I've already seen one vibrant decentralized social network wither on the vine due to monoculture and flagship-instance-itis, and while fedi is much bigger and more resilient already, I do think we should worry about it here too.
@rysiek Perhaps mastodon.social should be the learner instance: the one you join when you first start using the fedi but which you're expected to migrate off of to a more appropriate to you instance in a reasonable time (6 months?).
(I have slightly more nuanced thoughts on the actual implementation but does the principle make any sense?)
@edavies@rysiek part of why i liked using mastodon is that i enjoyed looking at the local feed, and my posts being seen by people there. not only on this art instance, but also a more generalist one which has a specific aesthetic that imo attracts people i more likely would enjoy reading. i haven’t had that experience so i can’t say for sure, but i think that mastodon.social users might not get the appeal of mastodon unless they try a smaller instance right away.
@edavies It would work if the mastodon.social domain would be changed to something like mastodonbeginners.social.
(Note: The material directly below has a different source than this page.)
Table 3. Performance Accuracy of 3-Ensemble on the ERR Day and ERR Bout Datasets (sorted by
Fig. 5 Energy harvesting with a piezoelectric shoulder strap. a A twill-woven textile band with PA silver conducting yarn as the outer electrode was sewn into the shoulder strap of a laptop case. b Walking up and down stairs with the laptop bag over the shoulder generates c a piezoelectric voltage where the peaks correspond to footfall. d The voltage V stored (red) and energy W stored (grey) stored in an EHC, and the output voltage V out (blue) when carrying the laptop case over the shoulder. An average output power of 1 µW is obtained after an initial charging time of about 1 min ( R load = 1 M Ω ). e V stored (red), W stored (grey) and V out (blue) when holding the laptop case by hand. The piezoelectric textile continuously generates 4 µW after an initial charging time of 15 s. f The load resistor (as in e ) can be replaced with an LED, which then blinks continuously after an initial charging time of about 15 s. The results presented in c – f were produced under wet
With such domain name many people would migrate to other instances naturally, as soon as they would start to feel uncomfortable with "beginners" part.
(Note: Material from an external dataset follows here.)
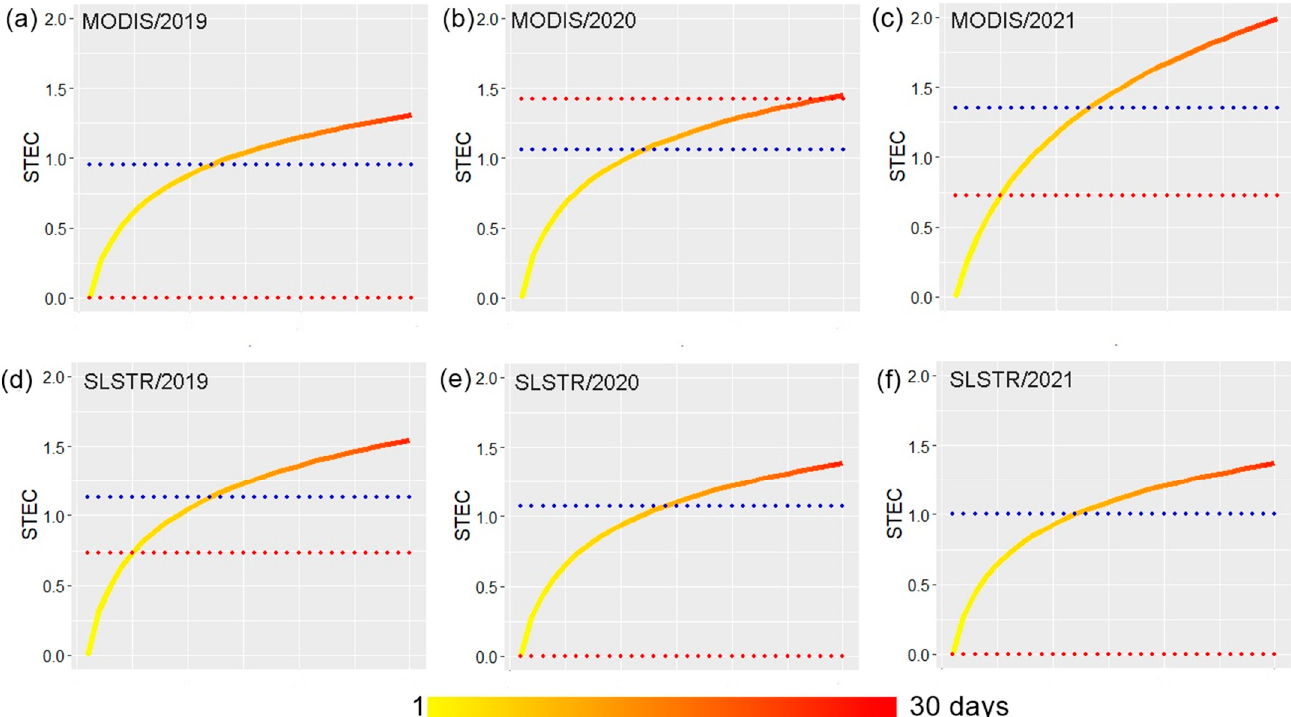
Figure 7. Detection of SLSTR and MODIS burned areas through the daily and average 30-day STEC coefficient. Red dashed line represents the sensor and the blue dashed line the average 30-day STEC coefficient. ( a ) and ( d ) for 2019, ( b ) and ( e ) for 2020, and ( c ) and ( f ) for 2021.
That "Mastodon monoculture problem" blogpost of mine ⬆️ was written mainly for people already using fedi, but it seems to be getting some traction outside of that bubble too.
I started to worry it will get misinterpreted and read somewhat as "fedi is also centralized".
So I added two paragraphs to make it very clear that this is not the case, and that fedi is a much better choice than any centralized walled garden, and any social networks that only cosplay decentralization.
This is not the first instance of somebody donating their time and expertise to translate a blogpost of mine. Each and every time I am thankful and humbled by that! :blobcatblush:
Every time that happens I am also reassured that CC By-SA :cc: :ccby: :cc_sa: is the right license for my blog.
@rysiek Fun thing about the identi.ca disaster of a migration is how ActivityPub is largely based on pump.io and how the OStatus→ActivityPub migration went pretty smoothly as compatibility was kept for months, leaving time to upgrade (even pretty much unmaintained GnuSocial managed to get there in time).
@lanodan yeah. It always felt like unnecessarily crippling the "OStatus-verse" — but again, I don't assume that was done on purpose. I understand there were reasons for it, some pretty good. But the outcome was what it was.